## Source data

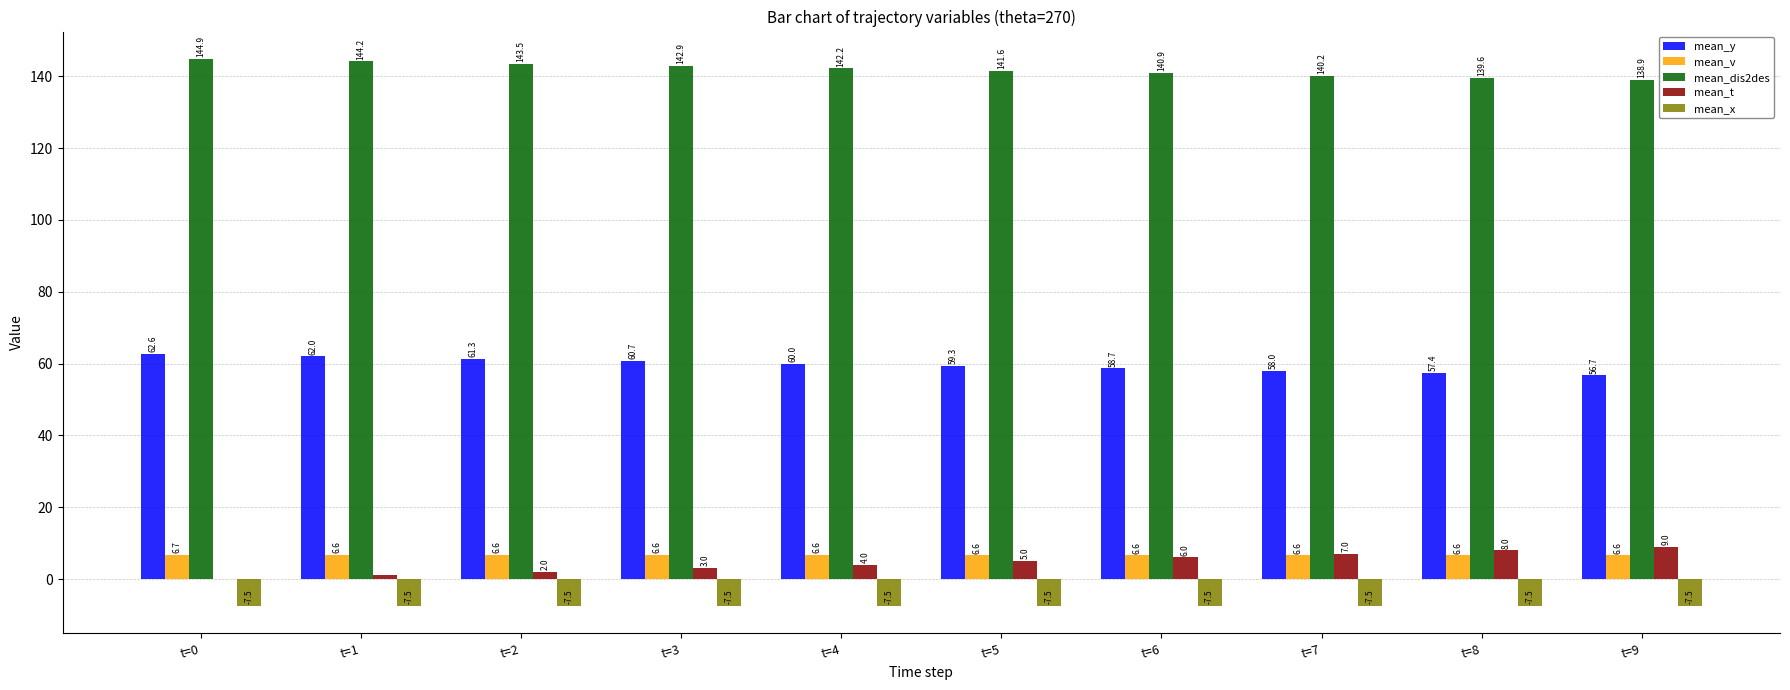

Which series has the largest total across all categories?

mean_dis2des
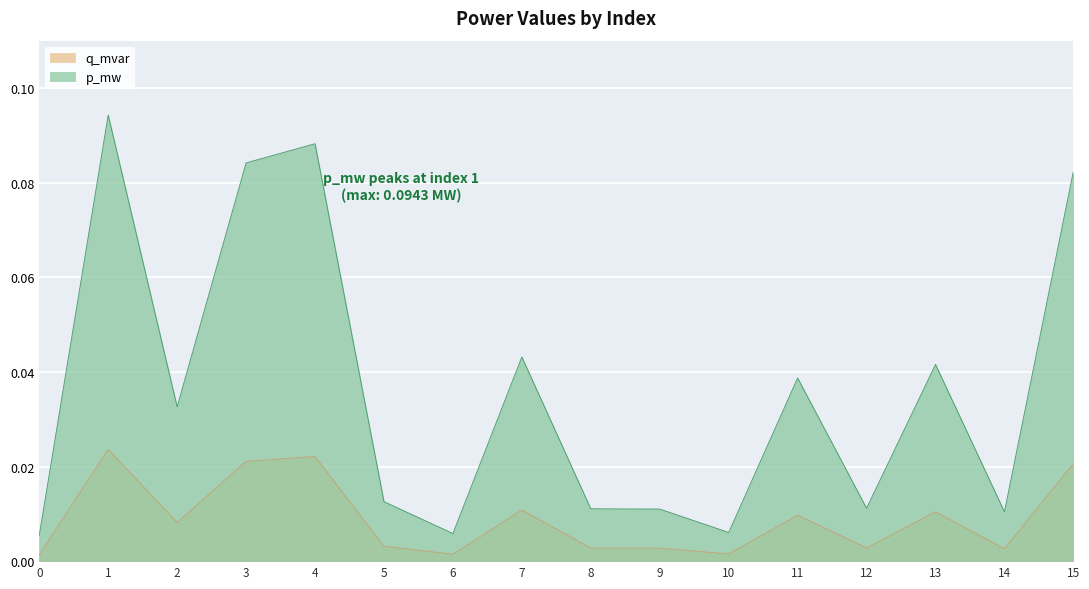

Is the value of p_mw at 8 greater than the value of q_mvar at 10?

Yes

## TASK REQUIREMENTS
Rewrite all the entries above with every "value" changed to "amount" and everything else kept the same, leaving the pictures out.

## RESPONSE AREA
Which series has the largest total across all categories?

mean_dis2des

Is the amount of p_mw at 8 greater than the amount of q_mvar at 10?

Yes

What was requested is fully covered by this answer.